Pasó el tiempo hasta que llegó la fiebre del Karaoke. Si todos se desvisten en la playa nudista, por qué no yo - pensé - y con esa imagen me hice del micrófono para cantar acompañada por mi amiga, cantante realizada. Logré que no se me oiga mucho ni que me pidan que vaya al bar por otra ronda. Volví a descubrir una alegría olvidada. Luego vino una invitación al coro del colegio de mi hija y a pesar de los obstáculos (el director y casi todos los miembros hablan Alemán, tocan instrumentos y leen música), agarré mi entusiasmo y me senté como todos los martes en una de las sillas del grupo de contraltos. Nerviosa como una hoja en otoño, pero tan emocionada como podría estarlo, me senté junto a alguien que hablaba los dos idiomas y comencé a practicar el Hallelujah de Händel. Llegamos a cantar mi obra favorita, Carmina Burana, de Carl Orff, con Johannes Dering dirigiendo más de 100 gargantas que cantaban a la fortuna con paroxismo febril, con pasión, con entusiasmo; creo que ningún avance en la ciencia o en el arte puede sobresalir sin entusiasmo y amor. Tengo los mejores recuerdos de esta época, no solo por mi querida música, sino por la camaradería de esa pequeña comunidad y también por ser la oportunidad de superar obstáculos físicos y mentales para alcanzar un objetivo. 

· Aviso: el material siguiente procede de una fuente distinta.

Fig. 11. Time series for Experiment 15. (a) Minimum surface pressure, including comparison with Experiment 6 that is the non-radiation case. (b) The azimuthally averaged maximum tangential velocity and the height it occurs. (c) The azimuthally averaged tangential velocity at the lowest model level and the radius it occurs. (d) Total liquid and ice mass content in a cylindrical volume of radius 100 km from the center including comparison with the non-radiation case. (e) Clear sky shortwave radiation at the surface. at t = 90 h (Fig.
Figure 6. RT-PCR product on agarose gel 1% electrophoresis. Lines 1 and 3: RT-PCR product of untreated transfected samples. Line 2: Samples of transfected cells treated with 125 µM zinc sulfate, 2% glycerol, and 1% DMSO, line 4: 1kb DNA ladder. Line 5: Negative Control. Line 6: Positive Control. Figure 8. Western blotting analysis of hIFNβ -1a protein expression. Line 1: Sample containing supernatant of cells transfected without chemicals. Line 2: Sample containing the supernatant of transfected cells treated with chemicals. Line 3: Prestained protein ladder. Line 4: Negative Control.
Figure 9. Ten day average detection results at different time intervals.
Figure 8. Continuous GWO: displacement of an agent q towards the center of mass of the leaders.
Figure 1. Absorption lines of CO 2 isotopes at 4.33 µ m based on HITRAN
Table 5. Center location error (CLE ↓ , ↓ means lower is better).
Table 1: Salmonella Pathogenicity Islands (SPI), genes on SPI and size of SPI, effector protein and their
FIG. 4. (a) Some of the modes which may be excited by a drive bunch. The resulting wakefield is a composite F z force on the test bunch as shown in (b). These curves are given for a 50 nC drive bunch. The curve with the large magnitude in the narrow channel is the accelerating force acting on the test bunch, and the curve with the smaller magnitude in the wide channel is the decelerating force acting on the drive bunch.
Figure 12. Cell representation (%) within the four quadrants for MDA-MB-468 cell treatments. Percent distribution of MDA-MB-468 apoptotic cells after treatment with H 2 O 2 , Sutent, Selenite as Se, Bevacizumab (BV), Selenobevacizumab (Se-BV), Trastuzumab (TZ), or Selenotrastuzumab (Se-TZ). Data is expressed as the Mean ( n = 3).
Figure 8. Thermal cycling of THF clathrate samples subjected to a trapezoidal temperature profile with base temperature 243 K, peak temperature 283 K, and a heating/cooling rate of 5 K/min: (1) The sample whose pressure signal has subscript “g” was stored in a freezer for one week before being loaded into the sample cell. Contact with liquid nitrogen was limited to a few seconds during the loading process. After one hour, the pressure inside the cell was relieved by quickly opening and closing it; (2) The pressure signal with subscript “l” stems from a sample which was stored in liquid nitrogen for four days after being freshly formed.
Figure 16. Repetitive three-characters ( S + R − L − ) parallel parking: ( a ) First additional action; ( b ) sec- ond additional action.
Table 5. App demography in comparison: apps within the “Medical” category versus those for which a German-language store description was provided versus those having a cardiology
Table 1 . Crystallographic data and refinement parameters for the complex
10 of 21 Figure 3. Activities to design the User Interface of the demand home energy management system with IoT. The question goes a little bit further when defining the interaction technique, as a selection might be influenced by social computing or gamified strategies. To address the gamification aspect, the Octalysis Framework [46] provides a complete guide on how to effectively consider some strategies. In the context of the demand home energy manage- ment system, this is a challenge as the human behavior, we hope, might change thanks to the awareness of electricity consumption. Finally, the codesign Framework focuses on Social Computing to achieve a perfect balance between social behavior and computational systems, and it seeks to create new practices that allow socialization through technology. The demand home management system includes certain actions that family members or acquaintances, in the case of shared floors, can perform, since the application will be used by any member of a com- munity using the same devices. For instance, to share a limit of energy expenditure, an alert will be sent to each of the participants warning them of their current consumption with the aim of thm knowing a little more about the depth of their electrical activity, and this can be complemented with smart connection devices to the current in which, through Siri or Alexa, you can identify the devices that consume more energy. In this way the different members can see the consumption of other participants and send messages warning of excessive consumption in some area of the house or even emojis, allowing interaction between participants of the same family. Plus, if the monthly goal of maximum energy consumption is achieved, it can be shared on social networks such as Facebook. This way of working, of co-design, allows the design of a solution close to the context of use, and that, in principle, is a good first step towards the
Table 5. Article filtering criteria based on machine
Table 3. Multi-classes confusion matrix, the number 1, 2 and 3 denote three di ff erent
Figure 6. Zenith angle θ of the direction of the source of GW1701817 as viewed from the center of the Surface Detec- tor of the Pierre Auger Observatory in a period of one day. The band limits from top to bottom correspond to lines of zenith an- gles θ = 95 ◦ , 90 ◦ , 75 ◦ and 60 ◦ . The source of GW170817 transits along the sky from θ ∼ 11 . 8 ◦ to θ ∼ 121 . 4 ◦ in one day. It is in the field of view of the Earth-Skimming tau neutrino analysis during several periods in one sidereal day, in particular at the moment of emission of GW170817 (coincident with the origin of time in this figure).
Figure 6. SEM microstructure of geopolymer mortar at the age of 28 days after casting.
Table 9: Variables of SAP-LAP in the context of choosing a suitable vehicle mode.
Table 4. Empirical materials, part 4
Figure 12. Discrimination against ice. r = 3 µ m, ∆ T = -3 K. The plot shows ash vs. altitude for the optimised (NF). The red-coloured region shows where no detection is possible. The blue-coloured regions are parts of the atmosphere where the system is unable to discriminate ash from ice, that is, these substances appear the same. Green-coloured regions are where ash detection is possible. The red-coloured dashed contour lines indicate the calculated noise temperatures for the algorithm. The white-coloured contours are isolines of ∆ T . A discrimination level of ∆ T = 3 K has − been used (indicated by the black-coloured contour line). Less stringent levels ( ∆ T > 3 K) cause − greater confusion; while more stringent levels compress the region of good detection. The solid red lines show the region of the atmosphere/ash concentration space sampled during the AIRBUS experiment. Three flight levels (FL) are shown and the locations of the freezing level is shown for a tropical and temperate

Cada martes llegaba a la misma silla con la ilusión intacta, con las ganas inmensas de cumplir un sueño, a infiltrarme en la música que me acercó a mi padre y pensando en mi padre que me acercó a esa música. Hay ocasiones en las que un comentario o una mirada puede hacernos cambiar el camino y decidimos alejarnos de lo que nos gusta, pero nunca es tarde para disfrutar de las maravillas que nuestra mente y nuestro cuerpo nos permitan. 

Ahora, en otro país y con otra audiencia, poco me importan las miradas compasivas y no voy a negarlo, a veces nerviosas, y no pocas veces, avergonzadas. Soy consciente de que tengo poco tiempo y oportunidades para disfrutar mis gustos y que talvez esos recuerdos gozosos perduren cuando ya no pueda recordar ni las letras del cancionero de los años 80. 

Los recuerdos y la realidad. La realidad y los recuerdos que quedan de ella. Se confunden, se entrelazan, se olvidan, se incendian, y se reintegran. Son manifestaciones de quienes somos y a la vez de quienes escogemos ser. A veces naufragan y los rescatamos de otro color, del color que conviene a la narrativa que escogemos para nuestras vidas. Puedo estar muy equivocada y el tiempo y la sabiduría lo dirá, pero no creo que descubrimos al fin quienes "somos" sino que vamos siendo, vamos reaccionando y actuando, creando quienes "queremos ser" y esa decisión está dentro de cada uno.